Questo il prezzo da pagare in cambio di un effetto volano su tutte le strutture turistiche già esistenti, sull’artigianato fatto di idraulici, falegnami, elettricisti, tappezzieri, carpentieri e via dicendo, dedicati ad inesauribili manutenzioni, nonché sulla logistica commerciale e di servizi vari. Come scrive il Piano, si tratta di “bilanciare” un turismo ancora poco redditizio in termini di rapporto costi/benefici. In quest’ottica alcune scelte incomprensibili, come quella di fare dell’ex cinema-teatro Corallo un centro commerciale, ed altro ancora, appaiono sotto una diversa luce. Insomma, il canto delle sirene troverà tanti uditori che non faranno come Ulisse.

I residenti e la soluzione finale. Il messaggio sempre meno implicito rivolto da un Potere che ha dismesso il doppio petto ai notabili sopravvissuti del centro storico, ormai rottamati come classe dirigente locale ma proprietari di molti immobili di pregio, è il seguente: ringraziate il Cielo per la destinazione turistica di Verona che ha mantenuto se non addirittura incrementato il valore del vostro patrimonio immobiliare. Se i vostri figli o nipoti non avranno la vostra medesima Fortuna, perché la disoccupazione giovanile lambisce anche loro, potranno sempre adeguare le entrate gestendo direttamente o indirettamente una affittanza turistica particolarmente redditizia e andando a vivere altrove, in luoghi più tranquilli dove parcheggiare teorie di auto sotto casa va sempre bene.

È solo una questione di tempo anagrafico e la sostituzione demografica del centro storico, già iniziata a metà anni ’70, avrà chiuso il cerchio e “finalmente” la città sarà un’unica grande impresa turistica. Circolare e parcheggiare con auto, moto e motorini sarà possibile senza le odiose limitazioni della ZTL, ma solo per gli ospiti, perché i residenti, salvo qualche folcloristica riserva di irriducibili, saranno finalmente scomparsi lasciando libero ogni spazio. Quindi auto e furgoni sui marciapiedi, plateatici ad libitum, schiamazzi diuturni, rifiuti accatastati a ridosso dei cassonetti, effluvi permanenti della ristorazione a catena non faranno più problema. Nessuno si lamenterà più e le maggiori entrate comunali consentiranno di arruolare un esercito di pulitori per riordinare la città, grande e sfatta camera d’albergo, e renderla ancora presentabile ad accogliere a ciclo continuo nuove scorribande di turisti. E tutti vissero felici e contenti.

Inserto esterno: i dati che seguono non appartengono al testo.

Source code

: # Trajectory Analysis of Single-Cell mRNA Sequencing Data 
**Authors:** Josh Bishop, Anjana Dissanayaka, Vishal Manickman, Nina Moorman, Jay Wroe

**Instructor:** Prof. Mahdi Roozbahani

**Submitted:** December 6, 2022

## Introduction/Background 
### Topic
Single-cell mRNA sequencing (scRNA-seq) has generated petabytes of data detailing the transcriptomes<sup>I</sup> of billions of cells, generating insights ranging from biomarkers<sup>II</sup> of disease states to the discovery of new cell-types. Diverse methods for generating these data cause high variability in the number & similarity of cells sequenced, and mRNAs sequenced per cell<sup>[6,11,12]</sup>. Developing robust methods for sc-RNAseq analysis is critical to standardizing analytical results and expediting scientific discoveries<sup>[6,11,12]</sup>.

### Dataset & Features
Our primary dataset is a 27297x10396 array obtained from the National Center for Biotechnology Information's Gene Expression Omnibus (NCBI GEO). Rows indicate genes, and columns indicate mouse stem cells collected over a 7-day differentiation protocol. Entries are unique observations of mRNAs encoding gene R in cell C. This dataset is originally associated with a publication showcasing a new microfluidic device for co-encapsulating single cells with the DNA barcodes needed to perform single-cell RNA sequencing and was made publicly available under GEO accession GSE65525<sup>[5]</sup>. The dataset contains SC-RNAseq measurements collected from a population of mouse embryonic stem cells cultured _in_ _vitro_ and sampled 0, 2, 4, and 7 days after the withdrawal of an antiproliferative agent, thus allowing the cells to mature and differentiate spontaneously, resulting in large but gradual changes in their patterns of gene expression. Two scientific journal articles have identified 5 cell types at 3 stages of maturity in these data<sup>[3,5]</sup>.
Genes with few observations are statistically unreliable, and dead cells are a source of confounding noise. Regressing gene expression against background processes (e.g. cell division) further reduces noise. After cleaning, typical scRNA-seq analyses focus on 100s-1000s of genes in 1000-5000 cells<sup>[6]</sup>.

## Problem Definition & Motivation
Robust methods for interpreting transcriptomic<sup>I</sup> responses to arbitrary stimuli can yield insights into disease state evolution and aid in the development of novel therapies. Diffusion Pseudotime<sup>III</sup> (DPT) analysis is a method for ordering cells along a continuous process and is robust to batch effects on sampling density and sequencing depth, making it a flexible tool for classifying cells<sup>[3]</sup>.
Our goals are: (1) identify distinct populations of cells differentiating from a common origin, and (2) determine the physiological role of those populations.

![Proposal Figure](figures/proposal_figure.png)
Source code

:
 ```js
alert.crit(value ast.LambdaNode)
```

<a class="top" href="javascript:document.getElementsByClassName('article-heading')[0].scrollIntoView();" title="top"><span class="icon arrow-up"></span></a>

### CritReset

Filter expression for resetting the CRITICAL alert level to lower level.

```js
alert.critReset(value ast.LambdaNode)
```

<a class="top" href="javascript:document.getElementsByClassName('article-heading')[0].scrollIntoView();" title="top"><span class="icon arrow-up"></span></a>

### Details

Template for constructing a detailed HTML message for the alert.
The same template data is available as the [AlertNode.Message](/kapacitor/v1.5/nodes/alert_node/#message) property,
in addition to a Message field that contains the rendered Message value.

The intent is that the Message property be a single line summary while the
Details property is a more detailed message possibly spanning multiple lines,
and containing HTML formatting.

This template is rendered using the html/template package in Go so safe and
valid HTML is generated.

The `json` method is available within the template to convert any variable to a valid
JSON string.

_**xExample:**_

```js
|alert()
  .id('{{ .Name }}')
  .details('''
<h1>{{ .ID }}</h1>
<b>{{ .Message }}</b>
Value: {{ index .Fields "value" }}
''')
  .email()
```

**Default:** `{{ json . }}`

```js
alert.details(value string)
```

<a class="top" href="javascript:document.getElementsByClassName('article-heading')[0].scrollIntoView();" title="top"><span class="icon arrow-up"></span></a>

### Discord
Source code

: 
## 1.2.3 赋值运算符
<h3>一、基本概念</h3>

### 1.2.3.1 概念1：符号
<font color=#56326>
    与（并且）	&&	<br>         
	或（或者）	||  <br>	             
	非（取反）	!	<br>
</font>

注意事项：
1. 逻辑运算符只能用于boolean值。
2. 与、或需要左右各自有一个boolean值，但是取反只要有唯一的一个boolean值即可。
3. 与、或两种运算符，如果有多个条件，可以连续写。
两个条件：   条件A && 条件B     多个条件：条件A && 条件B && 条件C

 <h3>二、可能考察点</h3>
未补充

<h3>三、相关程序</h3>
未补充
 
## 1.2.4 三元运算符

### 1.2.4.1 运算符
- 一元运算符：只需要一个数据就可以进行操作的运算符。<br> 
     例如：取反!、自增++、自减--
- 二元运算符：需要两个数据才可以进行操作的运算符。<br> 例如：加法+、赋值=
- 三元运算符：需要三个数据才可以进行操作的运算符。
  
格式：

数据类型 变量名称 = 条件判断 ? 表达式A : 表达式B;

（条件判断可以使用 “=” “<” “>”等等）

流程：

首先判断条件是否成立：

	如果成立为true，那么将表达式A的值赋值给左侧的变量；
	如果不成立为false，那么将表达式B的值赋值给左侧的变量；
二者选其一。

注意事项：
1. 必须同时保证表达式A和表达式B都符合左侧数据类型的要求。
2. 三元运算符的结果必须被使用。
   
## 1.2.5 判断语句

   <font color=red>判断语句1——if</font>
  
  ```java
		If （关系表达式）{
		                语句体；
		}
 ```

La speranza. Un’operazione vincente se il centro storico viene percepito dai cittadini che abitano la periferia, o gli stessi quartieri limitrofi, come mera residenza altrui, con la quale proprio nulla si ha a che fare, e che anzi pare godere di insopportabili privilegi ed attenzioni, luogo in cui i negozi sono esattamente uguali a quelli che si trovano in altre città d’Italia e dove l’unica differenza con i centri commerciali, ZTL a parte, sono soltanto i prezzi delle merci in vendita. Un panorama così non interessa più ad alcuno.

Se la storia che il centro storico racchiude per definizione non riesce più a parlare a tutti (quatro pière ovvero con la cultura non si mangia), se le periferie in cui alloggia l’anima vitale della città non si relazionano più con il loro centro, se l’identità collettiva è ridotta a simulacro retorico, se le nuove generazioni vivono l’attimo di una dimensione atemporale e anaffettiva, fatta di pochi graffiti digitali, la partita è chiusa. Ma l’alternativa, come sempre, è solo politica, perché, come recita la bella poesia della Wislawa Szymborska, “tutto è politica”.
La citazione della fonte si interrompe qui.